## Exercise prompt:
Each line of the listing below should be restated word for word.
╭─ Exercise data
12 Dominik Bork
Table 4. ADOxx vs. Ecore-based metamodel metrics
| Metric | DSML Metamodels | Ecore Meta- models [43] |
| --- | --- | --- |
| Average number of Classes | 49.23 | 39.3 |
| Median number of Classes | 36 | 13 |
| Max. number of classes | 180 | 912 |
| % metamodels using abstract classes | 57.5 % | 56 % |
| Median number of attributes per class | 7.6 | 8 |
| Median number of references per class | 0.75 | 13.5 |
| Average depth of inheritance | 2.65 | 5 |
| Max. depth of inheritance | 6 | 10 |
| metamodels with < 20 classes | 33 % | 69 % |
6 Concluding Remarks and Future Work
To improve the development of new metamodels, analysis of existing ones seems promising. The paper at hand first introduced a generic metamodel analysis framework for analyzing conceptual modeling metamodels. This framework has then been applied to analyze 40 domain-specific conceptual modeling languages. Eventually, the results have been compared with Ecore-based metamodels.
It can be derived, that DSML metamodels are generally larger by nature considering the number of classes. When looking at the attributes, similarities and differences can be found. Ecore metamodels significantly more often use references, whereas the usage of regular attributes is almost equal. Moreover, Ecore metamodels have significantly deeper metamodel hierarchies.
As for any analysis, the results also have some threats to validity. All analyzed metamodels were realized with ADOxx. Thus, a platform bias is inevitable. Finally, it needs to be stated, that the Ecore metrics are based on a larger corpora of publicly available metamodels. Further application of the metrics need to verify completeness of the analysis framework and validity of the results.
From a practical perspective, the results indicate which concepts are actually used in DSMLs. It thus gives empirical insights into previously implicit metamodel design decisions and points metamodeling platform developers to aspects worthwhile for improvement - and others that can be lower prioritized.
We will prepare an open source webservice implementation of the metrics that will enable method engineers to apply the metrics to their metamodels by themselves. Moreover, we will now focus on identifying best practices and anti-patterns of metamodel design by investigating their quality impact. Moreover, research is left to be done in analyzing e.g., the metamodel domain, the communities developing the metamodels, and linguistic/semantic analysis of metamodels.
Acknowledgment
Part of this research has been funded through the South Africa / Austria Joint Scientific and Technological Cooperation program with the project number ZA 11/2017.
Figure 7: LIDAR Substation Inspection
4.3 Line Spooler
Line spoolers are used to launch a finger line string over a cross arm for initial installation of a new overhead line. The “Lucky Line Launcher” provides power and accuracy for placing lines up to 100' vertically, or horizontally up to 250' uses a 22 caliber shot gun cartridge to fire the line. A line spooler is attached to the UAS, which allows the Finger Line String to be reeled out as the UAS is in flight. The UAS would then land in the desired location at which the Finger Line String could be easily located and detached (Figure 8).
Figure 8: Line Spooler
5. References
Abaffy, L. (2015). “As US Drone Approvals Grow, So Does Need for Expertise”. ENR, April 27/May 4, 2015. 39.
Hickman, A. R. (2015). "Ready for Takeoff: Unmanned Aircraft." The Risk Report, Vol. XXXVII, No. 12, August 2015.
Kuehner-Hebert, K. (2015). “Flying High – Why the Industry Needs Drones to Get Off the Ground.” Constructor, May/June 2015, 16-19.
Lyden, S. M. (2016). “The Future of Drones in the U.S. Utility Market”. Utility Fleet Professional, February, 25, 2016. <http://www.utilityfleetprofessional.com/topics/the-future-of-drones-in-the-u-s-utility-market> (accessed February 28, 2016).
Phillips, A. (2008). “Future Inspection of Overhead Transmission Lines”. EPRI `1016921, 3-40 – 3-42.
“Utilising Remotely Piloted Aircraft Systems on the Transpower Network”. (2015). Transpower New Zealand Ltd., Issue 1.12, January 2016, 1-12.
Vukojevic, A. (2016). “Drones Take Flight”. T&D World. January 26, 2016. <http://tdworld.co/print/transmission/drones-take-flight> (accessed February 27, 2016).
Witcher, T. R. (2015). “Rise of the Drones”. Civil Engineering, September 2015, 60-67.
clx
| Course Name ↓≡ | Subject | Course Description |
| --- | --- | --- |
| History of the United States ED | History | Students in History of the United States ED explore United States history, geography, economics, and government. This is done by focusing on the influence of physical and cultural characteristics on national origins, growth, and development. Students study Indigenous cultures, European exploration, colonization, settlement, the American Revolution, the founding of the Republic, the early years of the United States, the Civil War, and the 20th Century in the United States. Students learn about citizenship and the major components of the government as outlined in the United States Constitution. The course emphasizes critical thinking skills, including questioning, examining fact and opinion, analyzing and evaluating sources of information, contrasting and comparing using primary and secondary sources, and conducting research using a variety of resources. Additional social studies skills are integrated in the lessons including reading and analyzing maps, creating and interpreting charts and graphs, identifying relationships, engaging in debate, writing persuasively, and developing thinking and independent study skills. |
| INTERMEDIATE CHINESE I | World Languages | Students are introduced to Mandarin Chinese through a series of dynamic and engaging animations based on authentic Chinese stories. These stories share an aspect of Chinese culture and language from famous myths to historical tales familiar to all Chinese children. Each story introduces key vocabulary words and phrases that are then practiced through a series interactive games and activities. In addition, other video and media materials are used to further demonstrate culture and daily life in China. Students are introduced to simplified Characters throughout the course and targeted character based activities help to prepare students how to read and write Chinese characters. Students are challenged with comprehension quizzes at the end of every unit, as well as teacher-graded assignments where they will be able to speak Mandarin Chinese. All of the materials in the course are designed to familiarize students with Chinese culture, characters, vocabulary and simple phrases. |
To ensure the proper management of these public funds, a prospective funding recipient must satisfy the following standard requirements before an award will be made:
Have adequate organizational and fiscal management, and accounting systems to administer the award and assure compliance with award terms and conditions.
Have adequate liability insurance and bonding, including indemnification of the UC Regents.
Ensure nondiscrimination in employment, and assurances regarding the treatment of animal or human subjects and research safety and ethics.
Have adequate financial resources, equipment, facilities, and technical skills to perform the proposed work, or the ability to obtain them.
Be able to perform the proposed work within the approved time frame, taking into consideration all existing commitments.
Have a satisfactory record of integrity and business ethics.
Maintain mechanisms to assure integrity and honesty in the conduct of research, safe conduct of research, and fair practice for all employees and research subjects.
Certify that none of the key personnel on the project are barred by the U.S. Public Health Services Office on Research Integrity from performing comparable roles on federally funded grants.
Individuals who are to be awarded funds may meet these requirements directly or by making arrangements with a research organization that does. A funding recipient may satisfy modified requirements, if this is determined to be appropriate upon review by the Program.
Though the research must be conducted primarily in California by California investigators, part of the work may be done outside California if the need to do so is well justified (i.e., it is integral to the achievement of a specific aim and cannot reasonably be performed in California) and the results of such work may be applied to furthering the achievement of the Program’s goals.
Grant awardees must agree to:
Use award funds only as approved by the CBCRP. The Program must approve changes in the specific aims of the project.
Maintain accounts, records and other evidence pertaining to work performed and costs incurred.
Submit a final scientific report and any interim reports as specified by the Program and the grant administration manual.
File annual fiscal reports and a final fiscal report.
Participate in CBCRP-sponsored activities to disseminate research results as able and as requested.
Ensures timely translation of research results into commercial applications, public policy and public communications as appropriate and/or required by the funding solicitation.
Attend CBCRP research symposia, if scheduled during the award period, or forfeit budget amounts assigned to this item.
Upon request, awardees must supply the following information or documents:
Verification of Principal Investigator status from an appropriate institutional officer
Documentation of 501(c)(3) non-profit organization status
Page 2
╰─
## Task result:
12 Dominik Bork
Table 4. ADOxx vs. Ecore-based metamodel metrics
| Metric | DSML Metamodels | Ecore Meta- models [43] |
| --- | --- | --- |
| Average number of Classes | 49.23 | 39.3 |
| Median number of Classes | 36 | 13 |
| Max. number of classes | 180 | 912 |
| % metamodels using abstract classes | 57.5 % | 56 % |
| Median number of attributes per class | 7.6 | 8 |
| Median number of references per class | 0.75 | 13.5 |
| Average depth of inheritance | 2.65 | 5 |
| Max. depth of inheritance | 6 | 10 |
| metamodels with < 20 classes | 33 % | 69 % |
6 Concluding Remarks and Future Work
To improve the development of new metamodels, analysis of existing ones seems promising. The paper at hand first introduced a generic metamodel analysis framework for analyzing conceptual modeling metamodels. This framework has then been applied to analyze 40 domain-specific conceptual modeling languages. Eventually, the results have been compared with Ecore-based metamodels.
It can be derived, that DSML metamodels are generally larger by nature considering the number of classes. When looking at the attributes, similarities and differences can be found. Ecore metamodels significantly more often use references, whereas the usage of regular attributes is almost equal. Moreover, Ecore metamodels have significantly deeper metamodel hierarchies.
As for any analysis, the results also have some threats to validity. All analyzed metamodels were realized with ADOxx. Thus, a platform bias is inevitable. Finally, it needs to be stated, that the Ecore metrics are based on a larger corpora of publicly available metamodels. Further application of the metrics need to verify completeness of the analysis framework and validity of the results.
From a practical perspective, the results indicate which concepts are actually used in DSMLs. It thus gives empirical insights into previously implicit metamodel design decisions and points metamodeling platform developers to aspects worthwhile for improvement - and others that can be lower prioritized.
We will prepare an open source webservice implementation of the metrics that will enable method engineers to apply the metrics to their metamodels by themselves. Moreover, we will now focus on identifying best practices and anti-patterns of metamodel design by investigating their quality impact. Moreover, research is left to be done in analyzing e.g., the metamodel domain, the communities developing the metamodels, and linguistic/semantic analysis of metamodels.
Acknowledgment
Part of this research has been funded through the South Africa / Austria Joint Scientific and Technological Cooperation program with the project number ZA 11/2017.
Figure 7: LIDAR Substation Inspection
4.3 Line Spooler
Line spoolers are used to launch a finger line string over a cross arm for initial installation of a new overhead line. The “Lucky Line Launcher” provides power and accuracy for placing lines up to 100' vertically, or horizontally up to 250' uses a 22 caliber shot gun cartridge to fire the line. A line spooler is attached to the UAS, which allows the Finger Line String to be reeled out as the UAS is in flight. The UAS would then land in the desired location at which the Finger Line String could be easily located and detached (Figure 8).
Figure 8: Line Spooler
5. References
Abaffy, L. (2015). “As US Drone Approvals Grow, So Does Need for Expertise”. ENR, April 27/May 4, 2015. 39.
Hickman, A. R. (2015). "Ready for Takeoff: Unmanned Aircraft." The Risk Report, Vol. XXXVII, No. 12, August 2015.
Kuehner-Hebert, K. (2015). “Flying High – Why the Industry Needs Drones to Get Off the Ground.” Constructor, May/June 2015, 16-19.
Lyden, S. M. (2016). “The Future of Drones in the U.S. Utility Market”. Utility Fleet Professional, February, 25, 2016. <http://www.utilityfleetprofessional.com/topics/the-future-of-drones-in-the-u-s-utility-market> (accessed February 28, 2016).
Phillips, A. (2008). “Future Inspection of Overhead Transmission Lines”. EPRI `1016921, 3-40 – 3-42.
“Utilising Remotely Piloted Aircraft Systems on the Transpower Network”. (2015). Transpower New Zealand Ltd., Issue 1.12, January 2016, 1-12.
Vukojevic, A. (2016). “Drones Take Flight”. T&D World. January 26, 2016. <http://tdworld.co/print/transmission/drones-take-flight> (accessed February 27, 2016).
Witcher, T. R. (2015). “Rise of the Drones”. Civil Engineering, September 2015, 60-67.
clx
| Course Name ↓≡ | Subject | Course Description |
| --- | --- | --- |
| History of the United States ED | History | Students in History of the United States ED explore United States history, geography, economics, and government. This is done by focusing on the influence of physical and cultural characteristics on national origins, growth, and development. Students study Indigenous cultures, European exploration, colonization, settlement, the American Revolution, the founding of the Republic, the early years of the United States, the Civil War, and the 20th Century in the United States. Students learn about citizenship and the major components of the government as outlined in the United States Constitution. The course emphasizes critical thinking skills, including questioning, examining fact and opinion, analyzing and evaluating sources of information, contrasting and comparing using primary and secondary sources, and conducting research using a variety of resources. Additional social studies skills are integrated in the lessons including reading and analyzing maps, creating and interpreting charts and graphs, identifying relationships, engaging in debate, writing persuasively, and developing thinking and independent study skills. |
| INTERMEDIATE CHINESE I | World Languages | Students are introduced to Mandarin Chinese through a series of dynamic and engaging animations based on authentic Chinese stories. These stories share an aspect of Chinese culture and language from famous myths to historical tales familiar to all Chinese children. Each story introduces key vocabulary words and phrases that are then practiced through a series interactive games and activities. In addition, other video and media materials are used to further demonstrate culture and daily life in China. Students are introduced to simplified Characters throughout the course and targeted character based activities help to prepare students how to read and write Chinese characters. Students are challenged with comprehension quizzes at the end of every unit, as well as teacher-graded assignments where they will be able to speak Mandarin Chinese. All of the materials in the course are designed to familiarize students with Chinese culture, characters, vocabulary and simple phrases. |
To ensure the proper management of these public funds, a prospective funding recipient must satisfy the following standard requirements before an award will be made:
Have adequate organizational and fiscal management, and accounting systems to administer the award and assure compliance with award terms and conditions.
Have adequate liability insurance and bonding, including indemnification of the UC Regents.
Ensure nondiscrimination in employment, and assurances regarding the treatment of animal or human subjects and research safety and ethics.
Have adequate financial resources, equipment, facilities, and technical skills to perform the proposed work, or the ability to obtain them.
Be able to perform the proposed work within the approved time frame, taking into consideration all existing commitments.
Have a satisfactory record of integrity and business ethics.
Maintain mechanisms to assure integrity and honesty in the conduct of research, safe conduct of research, and fair practice for all employees and research subjects.
Certify that none of the key personnel on the project are barred by the U.S. Public Health Services Office on Research Integrity from performing comparable roles on federally funded grants.
Individuals who are to be awarded funds may meet these requirements directly or by making arrangements with a research organization that does. A funding recipient may satisfy modified requirements, if this is determined to be appropriate upon review by the Program.
Though the research must be conducted primarily in California by California investigators, part of the work may be done outside California if the need to do so is well justified (i.e., it is integral to the achievement of a specific aim and cannot reasonably be performed in California) and the results of such work may be applied to furthering the achievement of the Program’s goals.
Grant awardees must agree to:
Use award funds only as approved by the CBCRP. The Program must approve changes in the specific aims of the project.
Maintain accounts, records and other evidence pertaining to work performed and costs incurred.
Submit a final scientific report and any interim reports as specified by the Program and the grant administration manual.
File annual fiscal reports and a final fiscal report.
Participate in CBCRP-sponsored activities to disseminate research results as able and as requested.
Ensures timely translation of research results into commercial applications, public policy and public communications as appropriate and/or required by the funding solicitation.
Attend CBCRP research symposia, if scheduled during the award period, or forfeit budget amounts assigned to this item.
Upon request, awardees must supply the following information or documents:
Verification of Principal Investigator status from an appropriate institutional officer
Documentation of 501(c)(3) non-profit organization status
Page 2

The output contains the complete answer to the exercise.